▶ [Entries supplied]
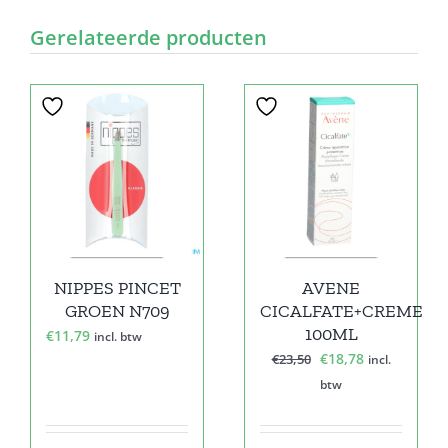
Gerelateerde producten
Sale!
NIPPES PINCET
AVENE
GROEN N709
CICALFATE+CREME
100ML
€
11,79
incl. btw
Oorspronkelijke
Huidige
€
18,78
€
23,50
incl.
prijs
prijs
btw
was:
is:
€23,50.
€18,78.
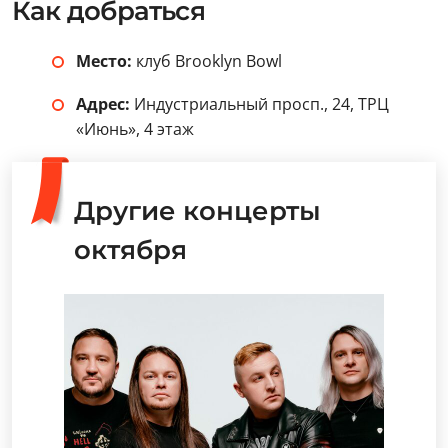
Как добраться
Место:
клуб Brooklyn Bowl
Адрес:
Индустриальный просп., 24, ТРЦ
«Июнь», 4 этаж
Другие концерты
октября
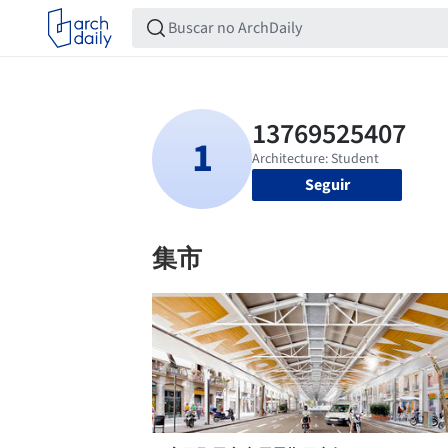
Seguir
集市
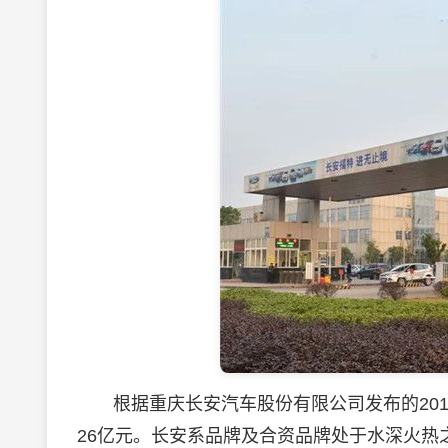
根据重庆长安汽车股份有限公司发布的2019
26亿元。长安系品牌及合资品牌处于水深火热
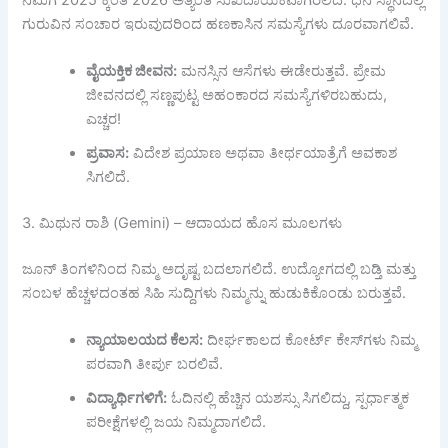
ಗುರುವಿನ ಸಂಚಾರ ಇರುವುದರಿಂದ ಹಣಕಾಸಿನ ಸಮಸ್ಯೆಗಳು ದೂರವಾಗಲಿವೆ.
ವೈಯಕ್ತಿಕ
ಜೀವನ:
ಮನಸ್ಸಿನ ಆಸೆಗಳು ಈಡೇರುತ್ತವೆ. ಪ್ರೇಮ
ಜೀವನದಲ್ಲಿ ಸಣ್ಣಪುಟ್ಟ ಅಹಂಕಾರದ ಸಮಸ್ಯೆಗಳಿರಬಹುದು,
ಎಚ್ಚರ!
ಪ್ರವಾಸ:
ವಿದೇಶ ಪ್ರಯಾಣ ಅಥವಾ ತೀರ್ಥಯಾತ್ರೆಗೆ ಅವಕಾಶ
ಸಿಗಲಿದೆ.
3. ಮಿಥುನ ರಾಶಿ (Gemini) – ಆದಾಯದ ಹೊಸ ಮೂಲಗಳು
ಜೂನ್ ತಿಂಗಳಿನಿಂದ ನಿಮ್ಮ ಅದೃಷ್ಟ ಬದಲಾಗಲಿದೆ. ಉದ್ಯೋಗದಲ್ಲಿ ಬಡ್ತಿ ಮತ್ತು
ಸಂಬಳ ಹೆಚ್ಚಳದಂತಹ ಸಿಹಿ ಸುದ್ದಿಗಳು ನಿಮ್ಮನ್ನು ಹುಡುಕಿಕೊಂಡು ಬರುತ್ತವೆ.
ನ್ಯಾಯಾಲಯದ
ಕೆಲಸ:
ದೀರ್ಘಕಾಲದ ಕೋರ್ಟ್ ಕೇಸ್‌ಗಳು ನಿಮ್ಮ
ಪರವಾಗಿ ತೀರ್ಪು ಬರಲಿವೆ.
ವಿದ್ಯಾರ್ಥಿಗಳಿಗೆ:
ಓದಿನಲ್ಲಿ ಹೆಚ್ಚಿನ ಯಶಸ್ಸು ಸಿಗಲಿದ್ದು, ಸ್ಪರ್ಧಾತ್ಮಕ
ಪರೀಕ್ಷೆಗಳಲ್ಲಿ ಜಯ ನಿಮ್ಮದಾಗಲಿದೆ.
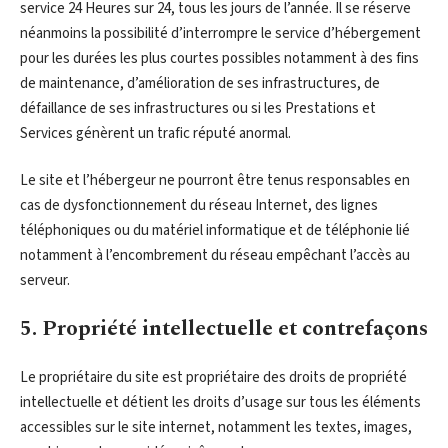
service 24 Heures sur 24, tous les jours de l’année. Il se réserve
néanmoins la possibilité d’interrompre le service d’hébergement
pour les durées les plus courtes possibles notamment à des fins
de maintenance, d’amélioration de ses infrastructures, de
défaillance de ses infrastructures ou si les Prestations et
Services génèrent un trafic réputé anormal.
Le site et l’hébergeur ne pourront être tenus responsables en
cas de dysfonctionnement du réseau Internet, des lignes
téléphoniques ou du matériel informatique et de téléphonie lié
notamment à l’encombrement du réseau empêchant l’accès au
serveur.
5. Propriété intellectuelle et contrefaçons
Le propriétaire du site est propriétaire des droits de propriété
intellectuelle et détient les droits d’usage sur tous les éléments
accessibles sur le site internet, notamment les textes, images,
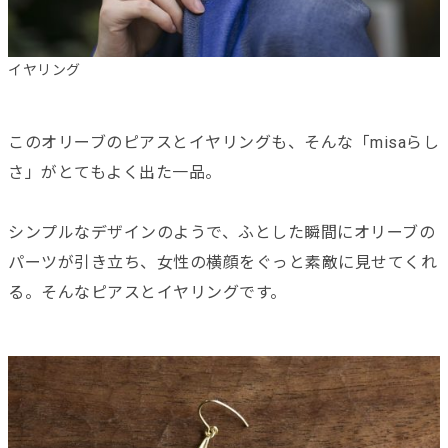
イヤリング
このオリーブのピアスとイヤリングも、そんな「misaらし
さ」がとてもよく出た一品。
シンプルなデザインのようで、ふとした瞬間にオリーブの
パーツが引き立ち、女性の横顔をぐっと素敵に見せてくれ
る。そんなピアスとイヤリングです。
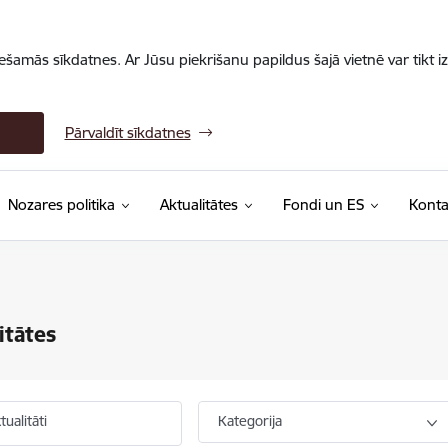
iešamās sīkdatnes. Ar Jūsu piekrišanu papildus šajā vietnē var tikt i
Pārvaldīt sīkdatnes
Nozares politika
Aktualitātes
Fondi un ES
Konta
itātes
ualitāti
Kategorija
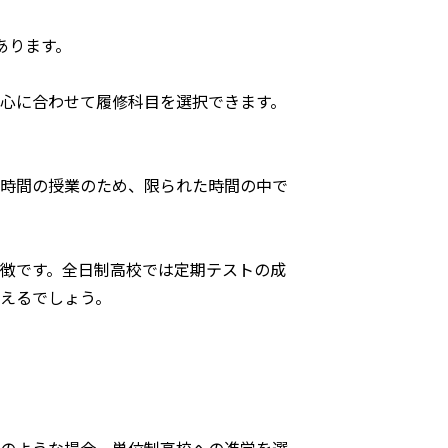
あります。
心に合わせて履修科目を選択できます。
4時間の授業のため、限られた時間の中で
徴です。全日制高校では定期テストの成
えるでしょう。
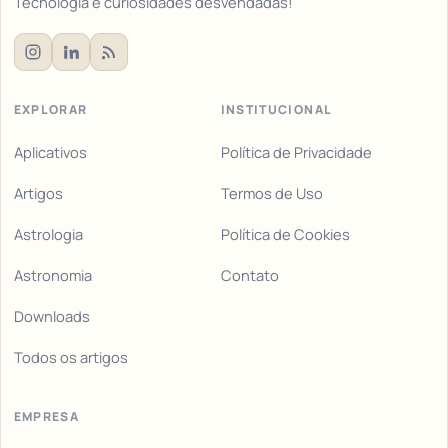
Tecnologia e curiosidades desvendadas!
EXPLORAR
INSTITUCIONAL
Aplicativos
Política de Privacidade
Artigos
Termos de Uso
Astrologia
Política de Cookies
Astronomia
Contato
Downloads
Todos os artigos
EMPRESA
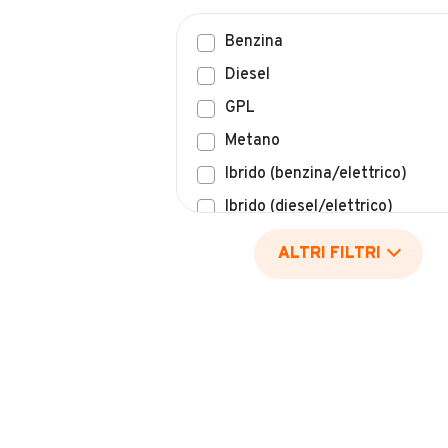
Benzina
Diesel
GPL
Metano
Ibrido (benzina/elettrico)
Ibrido (diesel/elettrico)
Elettrico
ALTRI FILTRI
Idrogeno
Altro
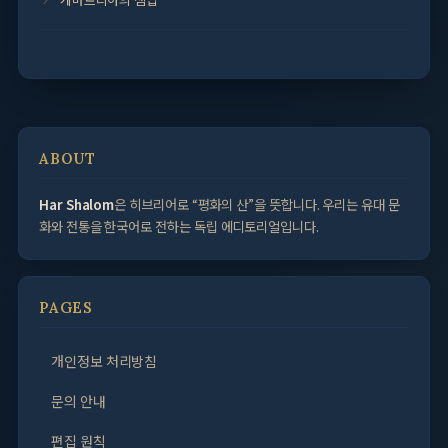
ABOUT
Har Shalom
은 히브리어로 “평화의 산”을 뜻합니다. 우리는 유대 문
화와 전통을 한국어로 전하는 독립 에디토리얼입니다.
PAGES
개인정보 처리방침
문의 안내
편집 원칙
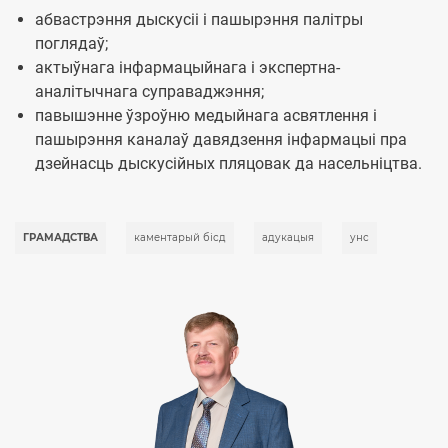
абвастрэння дыскусіі і пашырэння палітры
поглядаў;
актыўнага інфармацыйнага і экспертна-
аналітычнага суправаджэння;
павышэнне ўзроўню медыйнага асвятлення і
пашырэння каналаў давядзення інфармацыі пра
дзейнасць дыскусійных пляцовак да насельніцтва.
ГРАМАДСТВА
каментарый бісд
адукацыя
унс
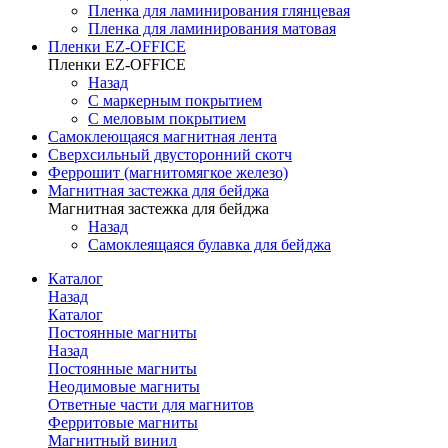
Пленка для ламинирования глянцевая
Пленка для ламинирования матовая
Пленки EZ-OFFICE
Пленки EZ-OFFICE
Назад
С маркерным покрытием
С меловым покрытием
Самоклеющаяся магнитная лента
Сверхсильный двусторонний скотч
Феррошит (магнитомягкое железо)
Магнитная застежка для бейджа
Магнитная застежка для бейджа
Назад
Самоклеящаяся булавка для бейджа
Каталог
Назад
Каталог
Постоянные магниты
Назад
Постоянные магниты
Неодимовые магниты
Ответные части для магнитов
Ферритовые магниты
Магнитный винил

▶ [Instructions to follow] Copy out the text that goes with every entry above, word for word and line for line, without the pictures.

▶ [Response to the task]
Gerelateerde producten
Sale!
NIPPES PINCET
AVENE
GROEN N709
CICALFATE+CREME
100ML
€
11,79
incl. btw
Oorspronkelijke
Huidige
€
18,78
€
23,50
incl.
prijs
prijs
btw
was:
is:
€23,50.
€18,78.
Как добраться
Место:
клуб Brooklyn Bowl
Адрес:
Индустриальный просп., 24, ТРЦ
«Июнь», 4 этаж
Другие концерты
октября
Seguir
集市
根据重庆长安汽车股份有限公司发布的2019
26亿元。长安系品牌及合资品牌处于水深火热
ಗುರುವಿನ ಸಂಚಾರ ಇರುವುದರಿಂದ ಹಣಕಾಸಿನ ಸಮಸ್ಯೆಗಳು ದೂರವಾಗಲಿವೆ.
ವೈಯಕ್ತಿಕ
ಜೀವನ:
ಮನಸ್ಸಿನ ಆಸೆಗಳು ಈಡೇರುತ್ತವೆ. ಪ್ರೇಮ
ಜೀವನದಲ್ಲಿ ಸಣ್ಣಪುಟ್ಟ ಅಹಂಕಾರದ ಸಮಸ್ಯೆಗಳಿರಬಹುದು,
ಎಚ್ಚರ!
ಪ್ರವಾಸ:
ವಿದೇಶ ಪ್ರಯಾಣ ಅಥವಾ ತೀರ್ಥಯಾತ್ರೆಗೆ ಅವಕಾಶ
ಸಿಗಲಿದೆ.
3. ಮಿಥುನ ರಾಶಿ (Gemini) – ಆದಾಯದ ಹೊಸ ಮೂಲಗಳು
ಜೂನ್ ತಿಂಗಳಿನಿಂದ ನಿಮ್ಮ ಅದೃಷ್ಟ ಬದಲಾಗಲಿದೆ. ಉದ್ಯೋಗದಲ್ಲಿ ಬಡ್ತಿ ಮತ್ತು
ಸಂಬಳ ಹೆಚ್ಚಳದಂತಹ ಸಿಹಿ ಸುದ್ದಿಗಳು ನಿಮ್ಮನ್ನು ಹುಡುಕಿಕೊಂಡು ಬರುತ್ತವೆ.
ನ್ಯಾಯಾಲಯದ
ಕೆಲಸ:
ದೀರ್ಘಕಾಲದ ಕೋರ್ಟ್ ಕೇಸ್‌ಗಳು ನಿಮ್ಮ
ಪರವಾಗಿ ತೀರ್ಪು ಬರಲಿವೆ.
ವಿದ್ಯಾರ್ಥಿಗಳಿಗೆ:
ಓದಿನಲ್ಲಿ ಹೆಚ್ಚಿನ ಯಶಸ್ಸು ಸಿಗಲಿದ್ದು, ಸ್ಪರ್ಧಾತ್ಮಕ
ಪರೀಕ್ಷೆಗಳಲ್ಲಿ ಜಯ ನಿಮ್ಮದಾಗಲಿದೆ.
service 24 Heures sur 24, tous les jours de l’année. Il se réserve
néanmoins la possibilité d’interrompre le service d’hébergement
pour les durées les plus courtes possibles notamment à des fins
de maintenance, d’amélioration de ses infrastructures, de
défaillance de ses infrastructures ou si les Prestations et
Services génèrent un trafic réputé anormal.
Le site et l’hébergeur ne pourront être tenus responsables en
cas de dysfonctionnement du réseau Internet, des lignes
téléphoniques ou du matériel informatique et de téléphonie lié
notamment à l’encombrement du réseau empêchant l’accès au
serveur.
5. Propriété intellectuelle et contrefaçons
Le propriétaire du site est propriétaire des droits de propriété
intellectuelle et détient les droits d’usage sur tous les éléments
accessibles sur le site internet, notamment les textes, images,
イヤリング
このオリーブのピアスとイヤリングも、そんな「misaらし
さ」がとてもよく出た一品。
シンプルなデザインのようで、ふとした瞬間にオリーブの
パーツが引き立ち、女性の横顔をぐっと素敵に見せてくれ
る。そんなピアスとイヤリングです。
iešamās sīkdatnes. Ar Jūsu piekrišanu papildus šajā vietnē var tikt i
Pārvaldīt sīkdatnes
Nozares politika
Aktualitātes
Fondi un ES
Konta
itātes
ualitāti
Kategorija
あります。
心に合わせて履修科目を選択できます。
4時間の授業のため、限られた時間の中で
徴です。全日制高校では定期テストの成
えるでしょう。
Tecnologia e curiosidades desvendadas!
EXPLORAR
INSTITUCIONAL
Aplicativos
Política de Privacidade
Artigos
Termos de Uso
Astrologia
Política de Cookies
Astronomia
Contato
Downloads
Todos os artigos
EMPRESA
Benzina
Diesel
GPL
Metano
Ibrido (benzina/elettrico)
Ibrido (diesel/elettrico)
Elettrico
ALTRI FILTRI
Idrogeno
Altro
ABOUT
Har Shalom
은 히브리어로 “평화의 산”을 뜻합니다. 우리는 유대 문
화와 전통을 한국어로 전하는 독립 에디토리얼입니다.
PAGES
개인정보 처리방침
문의 안내
편집 원칙
абвастрэння дыскусіі і пашырэння палітры
поглядаў;
актыўнага інфармацыйнага і экспертна-
аналітычнага суправаджэння;
павышэнне ўзроўню медыйнага асвятлення і
пашырэння каналаў давядзення інфармацыі пра
дзейнасць дыскусійных пляцовак да насельніцтва.
ГРАМАДСТВА
каментарый бісд
адукацыя
унс
Пленка для ламинирования глянцевая
Пленка для ламинирования матовая
Пленки EZ-OFFICE
Пленки EZ-OFFICE
Назад
С маркерным покрытием
С меловым покрытием
Самоклеющаяся магнитная лента
Сверхсильный двусторонний скотч
Феррошит (магнитомягкое железо)
Магнитная застежка для бейджа
Магнитная застежка для бейджа
Назад
Самоклеящаяся булавка для бейджа
Каталог
Назад
Каталог
Постоянные магниты
Назад
Постоянные магниты
Неодимовые магниты
Ответные части для магнитов
Ферритовые магниты
Магнитный винил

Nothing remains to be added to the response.